▸ **Supplied text**

Bye, Biscuit

It’s been almost a week now since we said goodbye to you, and I’m honestly surprised at how much more sadness I’m feeling for you than I felt for your Mama when we said goodbye to her. I mean, I’m not gonna lie, she loved hanging out with me way more than you ever wanted to.

It was different with you, though. So, soooo different.

You made me earn your love.

Man, did I have to work hard for it.

For almost 13 years.

And even towards the end, I could never be sure that what you felt for me was actually love and not just … tolerance.

Maybe that’s why I miss you so much. I worked so hard to win you over, and when I finally did — or finally got close — you went away.

Looking back over the memories we’ve collected, I noticed how few photos you were actually in during the first few years that we knew each other. And whenever we did get a pic of you, you were always with Marley and Mama. Mama clung to us, but you clung to Mama.

It wasn’t until we said goodbye to first Marley, then Mama that you started coming around. I guess you had to? You lost your only two snuggle companions. You had to find someone new.

And you certainly did with Melissa. Over the next five-and-a-half years that you were by yourself, you found a new favorite spot between Melissa’s legs (hey, that’s one of my favorite spots, too).

▸ **Extracted material**
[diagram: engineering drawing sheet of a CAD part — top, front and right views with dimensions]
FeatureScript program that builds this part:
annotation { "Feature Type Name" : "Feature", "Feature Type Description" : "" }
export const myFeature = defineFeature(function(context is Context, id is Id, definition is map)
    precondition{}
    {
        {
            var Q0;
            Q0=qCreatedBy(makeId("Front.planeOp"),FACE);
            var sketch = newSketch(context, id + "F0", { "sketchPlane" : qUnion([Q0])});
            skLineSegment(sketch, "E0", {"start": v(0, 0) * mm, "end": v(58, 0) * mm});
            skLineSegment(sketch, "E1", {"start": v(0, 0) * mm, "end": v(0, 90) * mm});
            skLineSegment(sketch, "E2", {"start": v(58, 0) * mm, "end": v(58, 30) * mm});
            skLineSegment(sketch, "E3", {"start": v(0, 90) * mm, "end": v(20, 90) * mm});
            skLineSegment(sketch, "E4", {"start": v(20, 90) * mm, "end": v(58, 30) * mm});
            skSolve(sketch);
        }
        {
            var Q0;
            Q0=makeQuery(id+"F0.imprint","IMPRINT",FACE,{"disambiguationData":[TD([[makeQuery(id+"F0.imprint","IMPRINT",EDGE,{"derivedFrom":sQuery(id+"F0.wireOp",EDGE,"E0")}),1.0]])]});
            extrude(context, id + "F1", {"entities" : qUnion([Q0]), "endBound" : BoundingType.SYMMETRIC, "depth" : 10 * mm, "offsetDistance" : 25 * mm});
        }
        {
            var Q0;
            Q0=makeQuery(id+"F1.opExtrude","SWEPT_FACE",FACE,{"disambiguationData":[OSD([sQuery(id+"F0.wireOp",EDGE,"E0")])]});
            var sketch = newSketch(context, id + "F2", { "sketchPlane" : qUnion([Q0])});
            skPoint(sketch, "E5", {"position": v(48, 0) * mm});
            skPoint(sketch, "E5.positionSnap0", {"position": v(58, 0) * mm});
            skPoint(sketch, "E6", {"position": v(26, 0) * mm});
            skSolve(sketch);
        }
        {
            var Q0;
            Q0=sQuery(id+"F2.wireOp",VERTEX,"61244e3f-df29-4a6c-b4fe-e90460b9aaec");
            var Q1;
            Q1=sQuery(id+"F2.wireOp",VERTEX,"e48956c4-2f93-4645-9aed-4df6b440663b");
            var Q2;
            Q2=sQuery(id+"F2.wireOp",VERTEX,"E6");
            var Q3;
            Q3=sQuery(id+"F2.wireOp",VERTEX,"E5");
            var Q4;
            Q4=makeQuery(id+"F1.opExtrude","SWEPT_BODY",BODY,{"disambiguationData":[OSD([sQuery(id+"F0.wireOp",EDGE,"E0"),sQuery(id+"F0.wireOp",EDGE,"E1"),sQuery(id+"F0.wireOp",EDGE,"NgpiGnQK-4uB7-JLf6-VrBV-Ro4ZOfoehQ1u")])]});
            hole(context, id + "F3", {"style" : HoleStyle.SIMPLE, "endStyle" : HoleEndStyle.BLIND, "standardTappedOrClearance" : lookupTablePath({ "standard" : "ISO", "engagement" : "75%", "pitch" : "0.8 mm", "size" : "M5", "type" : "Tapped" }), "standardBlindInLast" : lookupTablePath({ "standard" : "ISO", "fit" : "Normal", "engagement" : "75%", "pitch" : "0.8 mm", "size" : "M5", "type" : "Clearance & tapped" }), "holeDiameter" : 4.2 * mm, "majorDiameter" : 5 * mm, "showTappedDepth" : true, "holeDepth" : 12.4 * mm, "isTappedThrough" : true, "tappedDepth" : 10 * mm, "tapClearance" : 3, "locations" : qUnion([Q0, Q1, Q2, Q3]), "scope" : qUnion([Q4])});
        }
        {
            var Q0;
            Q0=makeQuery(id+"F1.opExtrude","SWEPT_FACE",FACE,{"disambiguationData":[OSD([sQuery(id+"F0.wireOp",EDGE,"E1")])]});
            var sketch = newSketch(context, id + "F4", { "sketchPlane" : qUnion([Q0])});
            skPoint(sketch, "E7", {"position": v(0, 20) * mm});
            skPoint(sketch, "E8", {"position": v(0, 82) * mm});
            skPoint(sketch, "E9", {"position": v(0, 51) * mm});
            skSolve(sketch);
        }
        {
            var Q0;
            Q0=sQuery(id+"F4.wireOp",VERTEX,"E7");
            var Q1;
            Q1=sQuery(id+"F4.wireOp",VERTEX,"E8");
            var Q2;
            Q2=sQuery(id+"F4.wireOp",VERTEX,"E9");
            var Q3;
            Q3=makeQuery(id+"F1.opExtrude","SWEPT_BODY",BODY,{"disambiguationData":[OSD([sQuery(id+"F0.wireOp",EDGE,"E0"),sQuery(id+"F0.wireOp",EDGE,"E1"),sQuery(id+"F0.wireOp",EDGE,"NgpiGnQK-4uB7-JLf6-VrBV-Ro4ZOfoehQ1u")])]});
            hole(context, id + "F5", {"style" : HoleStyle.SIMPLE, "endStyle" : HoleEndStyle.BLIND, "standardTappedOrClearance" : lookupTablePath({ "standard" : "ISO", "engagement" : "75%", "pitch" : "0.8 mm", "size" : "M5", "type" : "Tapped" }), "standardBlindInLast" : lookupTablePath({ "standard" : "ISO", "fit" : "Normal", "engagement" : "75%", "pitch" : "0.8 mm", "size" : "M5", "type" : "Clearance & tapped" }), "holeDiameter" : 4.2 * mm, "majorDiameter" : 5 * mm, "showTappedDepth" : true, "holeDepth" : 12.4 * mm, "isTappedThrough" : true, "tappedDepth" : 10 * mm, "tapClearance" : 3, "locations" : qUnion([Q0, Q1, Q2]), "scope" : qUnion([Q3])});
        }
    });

▸ **Questions to answer**
a - Set down the passage of the letter to Biscuit word for word, starting at "Bye, Biscuit" and ending at "So, soooo different.".
b - Resume the goodbye letter to Biscuit, carrying it on from its last sentence.

▸ **Results by task**
a -
Bye, Biscuit

It’s been almost a week now since we said goodbye to you, and I’m honestly surprised at how much more sadness I’m feeling for you than I felt for your Mama when we said goodbye to her. I mean, I’m not gonna lie, she loved hanging out with me way more than you ever wanted to.

It was different with you, though. So, soooo different.

b -
I’ll never forgot the joy in Melissa’s eyes when she finally was able to pick you up and hold you in her arms … and you were (mostly) okay with it. It took over a decade, but it finally happened.

I remember the first time I got to hold you as well. You didn’t seem quite as comfortable with me as you did with Melissa. But hey, I was happy to take what I could get.

Over the last few years, you became such a different cat with us. I called you our grumpy old man, but I always noticed how content you had become around Melissa. The two of you had your little routine down, and it warmed my heart to see you willingly — maybe even eagerly? — walk up to her, twice a day, every single day, to get your little pokes of insulin. It could not have been comfortable, but you took it so well.

Part of me wanted to believe that your incessant meows were calls for attention and affection, not complaints about the world.

You were such a tough little cat, too. As Melissa so beautifully pointed out, you must have had 11 lives. You came so close so many times, and yet, every time you fought back. Who would have thought that such an anxious little cat would claw onto life for so long?

But we could tell you were getting older and less comfortable. We knew the day was approaching when we would have to say goodbye. We had many conversations about it. We were as ready as we could be … I suppose.

It still happened so suddenly, though. One day, we thought you just had a little kitty cold. We got you some meds and thought you would get better.

But you didn’t.

And you started looking so tired and exhausted. And so, we decided that we wanted to make you comfortable. We knew it was time to make the call.

That entire afternoon, you looked so worn down, but also at peace with us. Several times, on your own accord, you came up to us, to be close to us. Of course, several times, on your own accord, you got up and left, to wander around the living room, drink some water, and sniff on a snack.

But every time, you came right back. You even jumped on the couch — your last leap ever — and found a spot to settle down between us.

And that was the spot you where ended up spending your last moments. With us.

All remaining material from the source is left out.